Note that in this embodiment, a tacho generator is used to detect the stopped state of the carriage, but it is possible to use the fact that the number of position indicators included in the run-up section is determined to be a constant number at the beginning of the design. It is possible to omit 2-,).

As is clear from the comparison of FIGS. 3 and 4, the printing position control method according to the present invention can reduce the overall printing time due to the high-speed movement of the carriage. In the conventional system shown in Fig. 3, in which the position index interval is twice the run-up distance, the distance between the position indexes becomes wider as the speed of the Yayari position increases, and the distance 7 is wasted.
! 1 becomes large, but if it is installed according to the method of the present invention, as shown in FIG. 4, the unnecessary movement distance β1 can be shortened to the minimum limit.

As shown in 1-1 above, the misfire 1411 eliminates the problem of shortening the printing time due to wasteful running that has occurred due to the high-speed movement of the carrier, and when the run-up distance is constant. Compared to the conventional method, there is a maximum of 4 points in wasted mileage of the Yayaringe! By setting r;6r, it is possible to effectively shorten the printing time. When the same position index intervals are used, 1: In the conventional method, the impact on the carriage increases as the run-up distance becomes extremely short.1. However, since the unexploded 11J (Yarere 1!) balance machine rJ to the Yayari position is alleviated, and there is no sudden braking, it is possible to provide an inexpensive device for the drive system.

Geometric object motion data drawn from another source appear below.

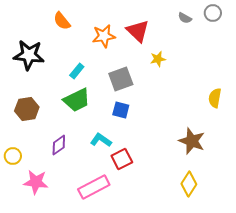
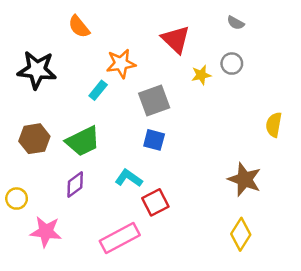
gray circle: (213, 13) -> (232, 64), moved
orange star: (104, 36) -> (121, 64), moved
green trapezoid: (77, 100) -> (83, 141), moved

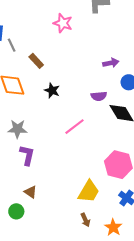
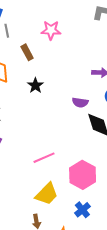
pink star: (63, 23) -> (51, 30), moved, turned -30
pink line: (75, 127) -> (44, 158), moved

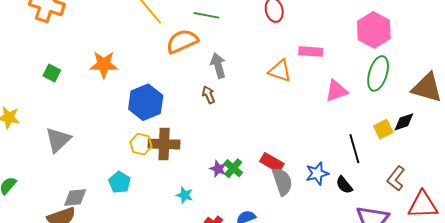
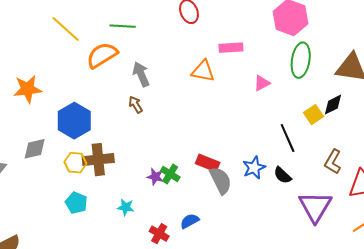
pink triangle: (336, 91) -> (262, 83), size x0.7
cyan pentagon: (120, 182) -> (76, 203), moved
gray diamond: (75, 198) -> (35, 149), moved

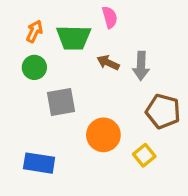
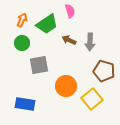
green trapezoid: (74, 38) -> (47, 24), turned -35
yellow square: (144, 155) -> (92, 99), size x1.5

[Brief explanation of drawings]

Figures 1 and 2 are a plan view of the position index interval in the conventional print position control system, Figure 3 (d) is an explanatory diagram of the operation of the position index section attached to the conventional position index board, and Figure 4 (1f) is the main view. An explanatory diagram of the operation of the position indicator unit used in the print position control system according to the invention, FIG. 6 (:1) is a block diagram of the print position control system in an embodiment of the invention. , 1b, 2a, 2b...
...Printed index section, 3a, 3b...Position, 111 marking section, 4a. 4b...Printed dot, β2. β2... Run-up distance, 11.12... Sensor, 14...
・Print control N path, 16.18.21.23・・Counter, 22124... Matching circuit. Iri (Names of 14 people fP Riju Toshi Nakao Haga 1 person Figure 2 Figure 3 Figure 4

Claims (1)

[Claims] Transfer of the print head that moves back and forth 1. An index plate having a print mark formed in relation to the print density is provided facing in the direction of 1. The system is configured to generate a print timing signal by reading the same as the print head, and drive the print head using this print timing signal, and to set an indicator plate on an index plate that is an integral multiple of the interval between the print indicators and is narrower than the run-up distance when the print head is stopped. A position index of the interval is provided in parallel with the print index, and the print head is controlled to stop at an intermediate position between one of the position indexes and the adjacent position index, and the print head is moved in one direction i1). Read the first IM indicator from the end point of printing. Count the printing indicator read in the first section of the swivel and the position indicator in the run-up section. Count the position indicator after reversing the print head's moving direction. When the number matches the count I- number of the position index in the run-up section (1-), counting of the print index is started, and when this count number matches the count number of the print index of the first section, the next print index is started. A printing position control method characterized in that printing starts from when the reading occurs.